:: INFORMATION PROVIDED
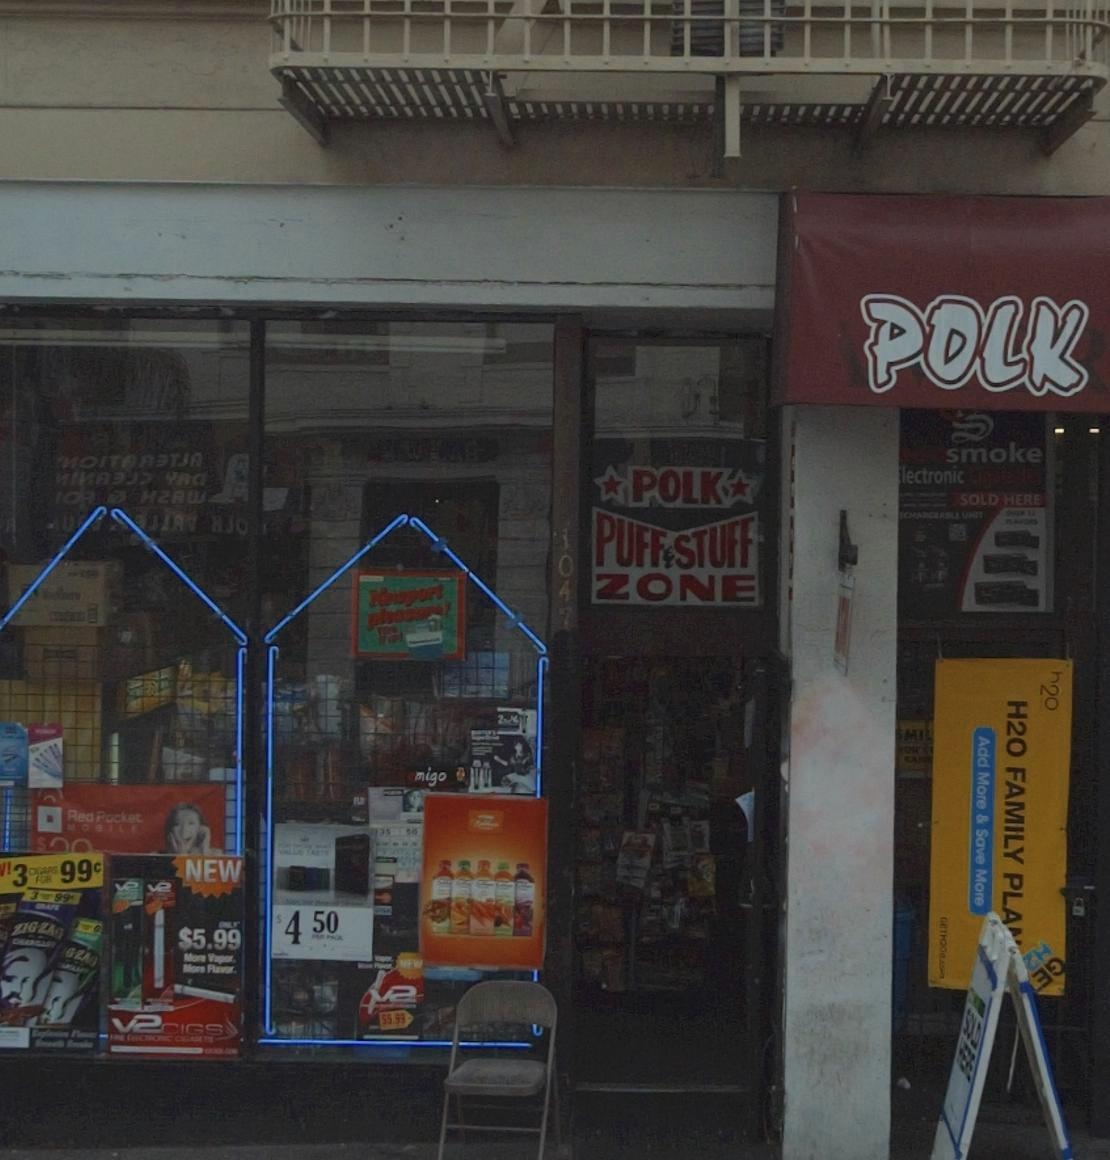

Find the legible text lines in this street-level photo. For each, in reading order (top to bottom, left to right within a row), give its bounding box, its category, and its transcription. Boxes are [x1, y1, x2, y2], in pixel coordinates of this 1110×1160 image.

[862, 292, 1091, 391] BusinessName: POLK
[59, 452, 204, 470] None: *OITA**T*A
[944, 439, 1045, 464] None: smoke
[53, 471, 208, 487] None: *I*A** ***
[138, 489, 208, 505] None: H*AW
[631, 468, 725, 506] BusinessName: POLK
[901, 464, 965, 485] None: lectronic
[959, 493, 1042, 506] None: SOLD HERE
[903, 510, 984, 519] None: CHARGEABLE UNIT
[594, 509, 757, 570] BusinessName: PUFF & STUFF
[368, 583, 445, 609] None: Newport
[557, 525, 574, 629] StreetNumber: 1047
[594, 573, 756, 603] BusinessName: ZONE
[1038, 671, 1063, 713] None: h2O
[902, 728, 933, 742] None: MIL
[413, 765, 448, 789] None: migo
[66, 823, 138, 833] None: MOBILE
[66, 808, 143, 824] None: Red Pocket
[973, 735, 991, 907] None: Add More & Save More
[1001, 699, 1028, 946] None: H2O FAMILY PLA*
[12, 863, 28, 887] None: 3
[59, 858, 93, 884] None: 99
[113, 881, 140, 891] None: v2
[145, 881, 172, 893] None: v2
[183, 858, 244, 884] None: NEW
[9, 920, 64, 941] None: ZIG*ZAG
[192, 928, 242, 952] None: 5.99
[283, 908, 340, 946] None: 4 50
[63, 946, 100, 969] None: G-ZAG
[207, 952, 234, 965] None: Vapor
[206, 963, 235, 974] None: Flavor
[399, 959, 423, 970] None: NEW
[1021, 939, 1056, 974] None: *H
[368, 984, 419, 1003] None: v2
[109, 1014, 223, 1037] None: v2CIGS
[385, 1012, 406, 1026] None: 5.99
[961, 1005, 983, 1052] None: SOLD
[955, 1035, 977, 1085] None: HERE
::::
TO DO: Switch "reading order" to "display order" in the listing above and write the listing out again with nothing else changed, leaving out the pictures.

FINAL RESULT:
Find the legible text lines in this street-level photo. For each, in display order (top to bottom, left to right within a row), give its bounding box, its category, and its transcription. Boxes are [x1, y1, x2, y2], in pixel coordinates of this 1110×1160 image.

[862, 292, 1091, 391] BusinessName: POLK
[59, 452, 204, 470] None: *OITA**T*A
[944, 439, 1045, 464] None: smoke
[53, 471, 208, 487] None: *I*A** ***
[138, 489, 208, 505] None: H*AW
[631, 468, 725, 506] BusinessName: POLK
[901, 464, 965, 485] None: lectronic
[959, 493, 1042, 506] None: SOLD HERE
[903, 510, 984, 519] None: CHARGEABLE UNIT
[594, 509, 757, 570] BusinessName: PUFF & STUFF
[368, 583, 445, 609] None: Newport
[557, 525, 574, 629] StreetNumber: 1047
[594, 573, 756, 603] BusinessName: ZONE
[1038, 671, 1063, 713] None: h2O
[902, 728, 933, 742] None: MIL
[413, 765, 448, 789] None: migo
[66, 823, 138, 833] None: MOBILE
[66, 808, 143, 824] None: Red Pocket
[973, 735, 991, 907] None: Add More & Save More
[1001, 699, 1028, 946] None: H2O FAMILY PLA*
[12, 863, 28, 887] None: 3
[59, 858, 93, 884] None: 99
[113, 881, 140, 891] None: v2
[145, 881, 172, 893] None: v2
[183, 858, 244, 884] None: NEW
[9, 920, 64, 941] None: ZIG*ZAG
[192, 928, 242, 952] None: 5.99
[283, 908, 340, 946] None: 4 50
[63, 946, 100, 969] None: G-ZAG
[207, 952, 234, 965] None: Vapor
[206, 963, 235, 974] None: Flavor
[399, 959, 423, 970] None: NEW
[1021, 939, 1056, 974] None: *H
[368, 984, 419, 1003] None: v2
[109, 1014, 223, 1037] None: v2CIGS
[385, 1012, 406, 1026] None: 5.99
[961, 1005, 983, 1052] None: SOLD
[955, 1035, 977, 1085] None: HERE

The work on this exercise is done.